Among the lines of the listing below, count those with the string "into". Give the number and no commentary.

★ ★ ★

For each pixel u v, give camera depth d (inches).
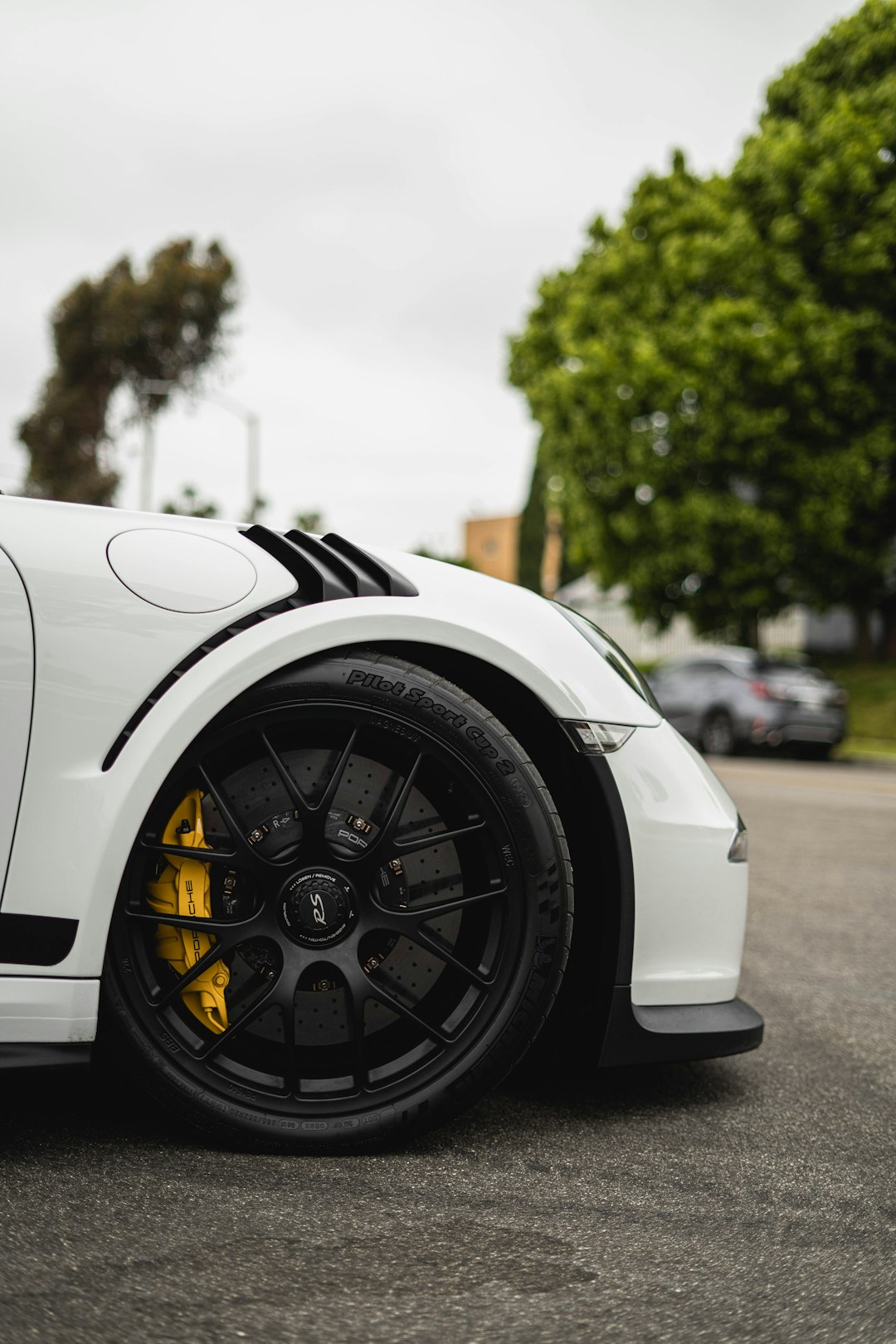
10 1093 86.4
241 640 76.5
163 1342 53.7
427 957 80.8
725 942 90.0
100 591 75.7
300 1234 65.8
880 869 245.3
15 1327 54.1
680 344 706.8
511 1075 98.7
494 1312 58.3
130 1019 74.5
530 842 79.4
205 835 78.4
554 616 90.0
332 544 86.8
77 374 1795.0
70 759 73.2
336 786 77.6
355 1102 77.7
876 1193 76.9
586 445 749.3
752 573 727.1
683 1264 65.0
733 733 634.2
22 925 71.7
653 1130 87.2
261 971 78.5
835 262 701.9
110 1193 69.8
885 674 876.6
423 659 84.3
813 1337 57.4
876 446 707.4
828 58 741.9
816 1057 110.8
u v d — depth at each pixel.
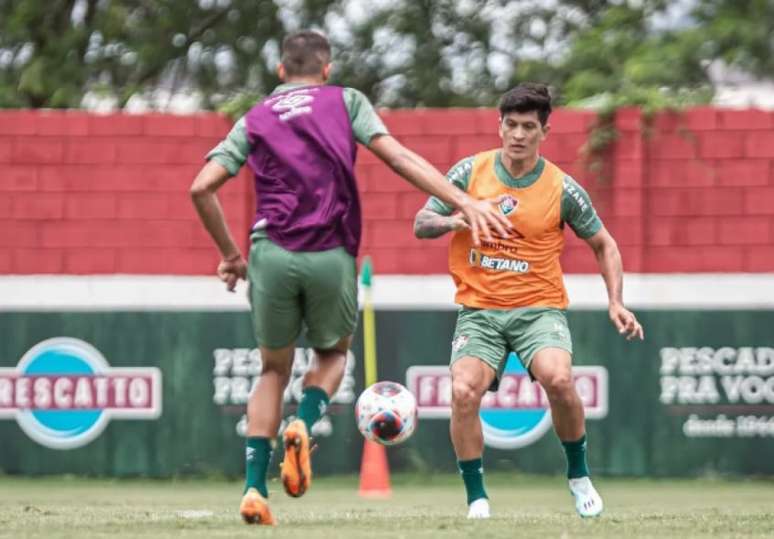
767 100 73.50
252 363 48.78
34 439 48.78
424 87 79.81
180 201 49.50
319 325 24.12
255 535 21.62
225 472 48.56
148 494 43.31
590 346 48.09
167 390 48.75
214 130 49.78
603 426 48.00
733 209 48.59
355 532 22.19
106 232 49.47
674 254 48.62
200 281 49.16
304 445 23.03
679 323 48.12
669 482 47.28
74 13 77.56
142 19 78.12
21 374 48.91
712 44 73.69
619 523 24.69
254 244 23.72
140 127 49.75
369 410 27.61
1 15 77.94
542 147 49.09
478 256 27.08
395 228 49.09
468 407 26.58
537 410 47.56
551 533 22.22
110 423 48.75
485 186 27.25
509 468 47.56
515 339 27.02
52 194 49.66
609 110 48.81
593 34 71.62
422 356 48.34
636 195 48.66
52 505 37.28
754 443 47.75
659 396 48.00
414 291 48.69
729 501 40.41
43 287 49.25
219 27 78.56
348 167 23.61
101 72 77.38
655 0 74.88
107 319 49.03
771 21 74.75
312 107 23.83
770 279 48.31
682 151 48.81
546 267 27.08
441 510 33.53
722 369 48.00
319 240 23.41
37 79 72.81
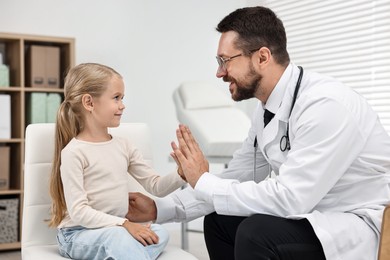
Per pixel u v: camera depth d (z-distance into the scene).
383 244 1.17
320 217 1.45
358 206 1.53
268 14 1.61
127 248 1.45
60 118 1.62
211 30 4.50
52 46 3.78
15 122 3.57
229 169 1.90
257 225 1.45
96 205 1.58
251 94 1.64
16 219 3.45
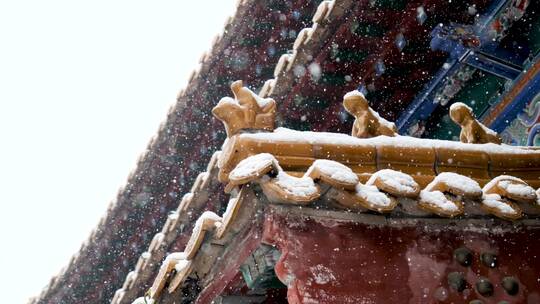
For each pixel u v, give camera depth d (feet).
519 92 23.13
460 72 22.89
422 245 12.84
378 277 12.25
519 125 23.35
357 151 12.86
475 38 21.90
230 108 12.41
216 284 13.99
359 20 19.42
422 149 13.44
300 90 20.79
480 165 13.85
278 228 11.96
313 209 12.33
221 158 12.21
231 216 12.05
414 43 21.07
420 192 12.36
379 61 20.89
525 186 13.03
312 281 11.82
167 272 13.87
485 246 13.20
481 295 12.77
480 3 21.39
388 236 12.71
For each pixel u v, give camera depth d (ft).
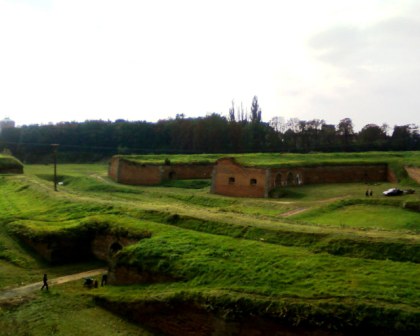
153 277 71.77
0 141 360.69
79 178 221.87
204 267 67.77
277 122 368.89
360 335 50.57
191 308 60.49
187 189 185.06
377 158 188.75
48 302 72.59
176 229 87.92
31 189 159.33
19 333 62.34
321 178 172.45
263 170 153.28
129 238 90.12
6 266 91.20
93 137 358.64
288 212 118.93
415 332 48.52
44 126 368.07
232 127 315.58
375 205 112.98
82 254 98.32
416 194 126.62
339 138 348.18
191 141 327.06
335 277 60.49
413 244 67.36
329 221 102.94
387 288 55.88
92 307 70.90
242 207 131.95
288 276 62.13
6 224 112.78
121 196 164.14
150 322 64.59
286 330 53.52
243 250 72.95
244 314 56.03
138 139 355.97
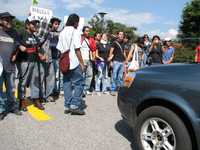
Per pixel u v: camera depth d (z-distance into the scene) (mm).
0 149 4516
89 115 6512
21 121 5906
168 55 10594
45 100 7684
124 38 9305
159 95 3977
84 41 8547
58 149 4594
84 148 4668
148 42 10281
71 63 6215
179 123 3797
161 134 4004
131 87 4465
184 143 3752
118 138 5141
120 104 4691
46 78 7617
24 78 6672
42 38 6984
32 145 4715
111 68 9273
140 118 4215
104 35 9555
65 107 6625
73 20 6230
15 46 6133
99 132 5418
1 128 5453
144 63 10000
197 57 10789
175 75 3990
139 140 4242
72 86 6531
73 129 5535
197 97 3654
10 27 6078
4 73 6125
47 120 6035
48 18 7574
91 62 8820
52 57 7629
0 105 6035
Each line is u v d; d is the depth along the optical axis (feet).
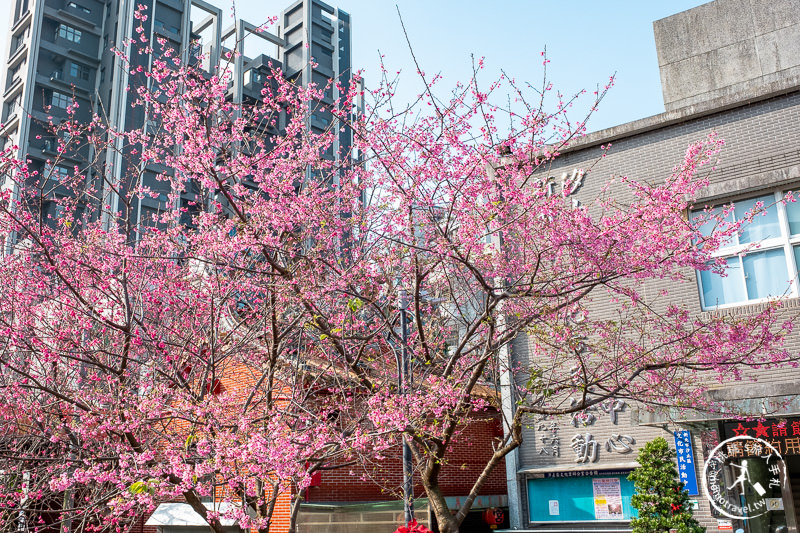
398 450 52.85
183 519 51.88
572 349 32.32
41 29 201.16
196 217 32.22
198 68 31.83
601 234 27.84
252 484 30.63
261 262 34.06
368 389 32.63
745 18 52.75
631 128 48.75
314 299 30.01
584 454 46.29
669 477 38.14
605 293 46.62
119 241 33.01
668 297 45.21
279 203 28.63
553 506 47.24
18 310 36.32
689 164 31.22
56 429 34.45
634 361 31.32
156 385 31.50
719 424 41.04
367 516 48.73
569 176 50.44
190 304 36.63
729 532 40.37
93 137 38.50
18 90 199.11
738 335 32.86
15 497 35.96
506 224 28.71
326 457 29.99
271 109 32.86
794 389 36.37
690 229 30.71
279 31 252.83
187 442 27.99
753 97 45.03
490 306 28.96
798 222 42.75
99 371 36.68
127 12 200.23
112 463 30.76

★ ★ ★

> EXERCISE OUTPUT:
2